Angel, a Canada Goose (Branta canadensis) is a long term permanent resident at CWRS. Angel was named for Angel Wing Syndrome, which is a genetic disorder she has. Angel Wing Syndrome creates follicle malformations which make the feathers grow in the wrong direction. The result is that Angel can’t fly. Angel instead is an excellent foster mom to the dozens of goslings we receive every year, helping us to minimize human contact with our gosling patients to ensure the most successful results.

To sponsor Angel or contribute to her care please donate through Keela

OBERON, Great Horned Owl

Oberon is a Great Horned Owl (Bubo virginianus), a permanent resident and an education ambassador for the Calgary Wildlife Rehabilitation Society.

In 2003, he had a tragic encounter with a speeding truck. CWRS came to the rescue and saved Oberon’s life. Unfortunately, we were unable to save one of his wings. With a wing short, Oberon can never be released back into the wild ever again. Thankfully, Oberon found a new home with the CWRS. Having been brought in when he was a young owl, he has grown comfortable around people. His calm and tame demeanor makes him an excellent educational ambassador.

Oberon is named after a fictional character in Wm. Shakespeare’s play, “A Midsummer Night’s Dream,” in which he is consort to Titania, Queen of Fairies.

Because of all his advocacy work, Oberon won Volunteer Calgary’s 2006 Volunteer Animal Award for his outstanding volunteerism. In his spare time, Oberon likes hanging out on his favorite perch and happily hooting.

THE BROOD, Our Chickens

Calgary Wildlife cares for a flock of chickens, whose eggs form part of the diet of many of our patients!

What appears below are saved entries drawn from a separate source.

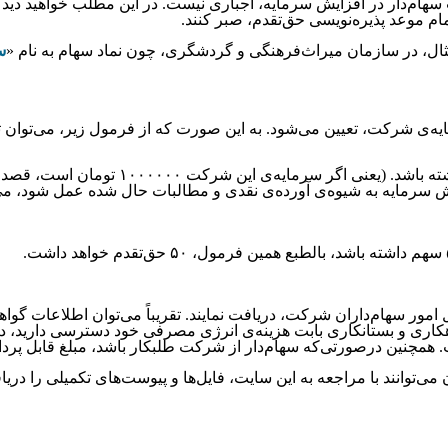
‌دار در افزایش سرمایه، اجباری نیست. در این مطلب خواهید دید که س
اتمام موعد پذیره‌نویسی حق‌تقدم، صبر کنند.
‌مثال، در سازمان میراث‌فرهنگی و گردشگری، چون نماد سهام به نام «
س
‌ی شرکت، تعیین می‌شود. به این صورت که از فرمول زیر، می‌توان تعدا
اشد. چنانچه برای افزایش سرمایه به شیوه‌ی آورده‌ی نقدی و مطالبات حال شده عمل
ل امور سهام‌داران شرکت، دریافت نمایند. تقریباً می‌توان اطلاعات گ
اری و بستانکاری بابت هزینه‌ی انرژی مصرفی خود دسترسی دارید، در
 همچنین درصورتی‌که سهام‌دار از شرکت طلبکار باشد، مبلغ قابل پر
ن می‌توانند با مراجعه به این سایت، فایل‌ها و پیوست‌های تکمیلی را دری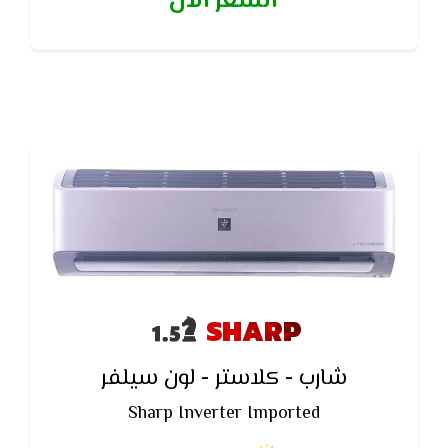
السعر الآن
أفراد تقوم بإيقاف وضع الحفظ
SHARP
شارب - كلاستر - لون سيلفر
Sharp Inverter Imported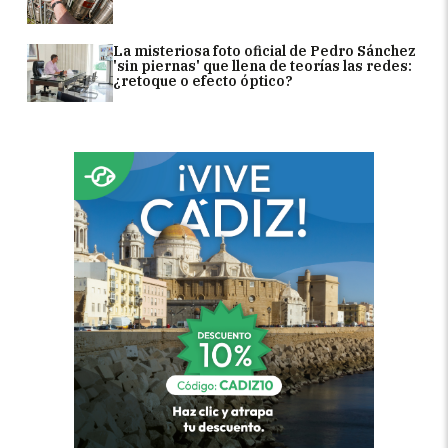
La misteriosa foto oficial de Pedro Sánchez
'sin piernas' que llena de teorías las redes:
¿retoque o efecto óptico?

We chose the hardiest varieties of chickens and have __ orpington, and __polish. The staff are quite fond of our brood and have each had a hand in naming them.

The Brood (Chickens):  As part of a plan to become more self-sustainable, CWRS maintains a flock of chickens whose eggs are used many of our patient’s diets.  Our flock consists of Buff Orpington hens, Polish hens and a Buff Orpington rooster named Buff Tanning.  They all live together in the “Orpington House” chicken coop.  Each chicken was playfully named by the staff who had fun being puny with names such as Eggatha Crispy,  Hennifer Lopez & Mother Clucker.

Oliver

Oliver, Striped Skunk (Mephitis mephitis):  Oliver came to CWRS in 2017 after being found orphaned.  By the time he came to us he was deeply habituated to humans and though we worked hard to wild him up, he ultimately was not a suitable candidate for release.  With his easy going temperament, he was a natural fit for our education program to serve as an ambassador for his kind and a reminder that trying to raise wildlife in one’s home robs that animal of the wild life it was meant to live.  Oliver, as amiable as he is, still has some of his wild programming and enjoys pretending to spray and biting as part of his play.

Poe

Poe, Common Raven (Corvus corax):  Poe came to us in 2016 with pellet shots imbedded in his pectoral muscles.  The pellets have made it so he cannot fly and since we cannot be removed without damaging the tissue further, he is being trained to become part of our educational program. Poe, like most ravens, is highly intelligent and enjoys the enrichment activities that the staff dream up for him.